Punpy (name is WIP): a phonetically informed pun-generator
- given a piece of text and a topic, should insert puns into the text by replacing words or word-segments with similar sounding words from the target domain.
- Designed to be integrated into a domain-specifc text editor for homestuck fanfiction; ChumChum.
break words at syllable boundaries.
- there is a well developed algorithm for breaking words for hyphenation--this is the algorithm used by LaTex and buttbot.
- better still, I might be able to work something out using the text-to-phoneme dictionary from espeak. This would be preferable because it ought to naturally extend to novel words, and will fit better with the flow of the text (I think)

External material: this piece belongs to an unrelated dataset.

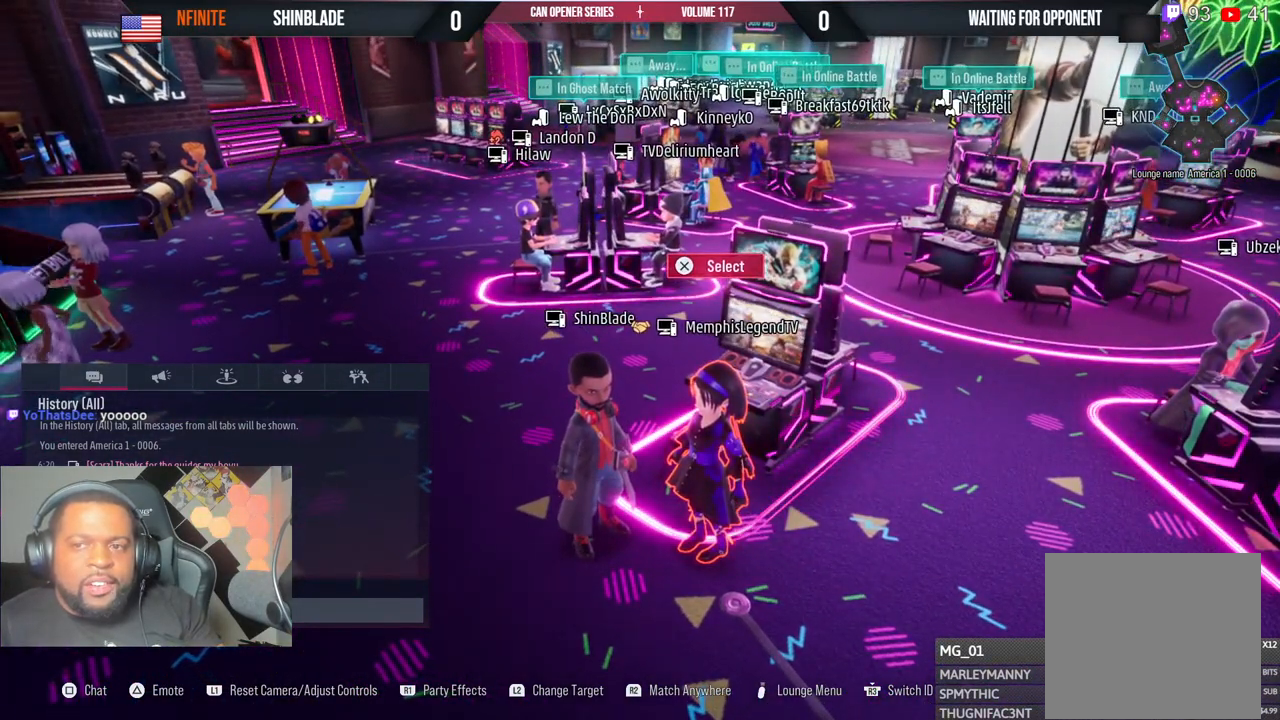
{"buttons": [], "left_stick": "center", "right_stick": "center", "events": []}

given a topic, generate a set of related words
- right now I'm working on a semantic distance metric that will put words closer together based on within-sentence co-occurrence inside my training data.
replace chunks with phonetically similar whole words from the target domain
- this is the part that most benfits from using espeak's phoneme data for the chunking -- I'm going to need to phonemicise the words anyways.
- I don't think there's an objectively optimal distance metric here, so I'll have to just kind of figure it out
The code in /misc represents (among other things) a working prototype for the word-relatedness graph. The code as-is is too slow to scale to any meaningful size, for multiple reasons. The start-time lag is common to Jython programs, as the system must compile all the relevant source to comply with both Python and Java language specifications, AND THEN must start the jvm before the code can even begin to execute. On top of that, the current structure of the algorithm to build the graph requires many read/write operations against the database, which are prohibitively expensive.
To combat this, I plan to rewrite the code purely in Java, and change the algorithm to do most of the work inmain memory in large batches and then reconcile that work with the database, hopefully reducing IO costs.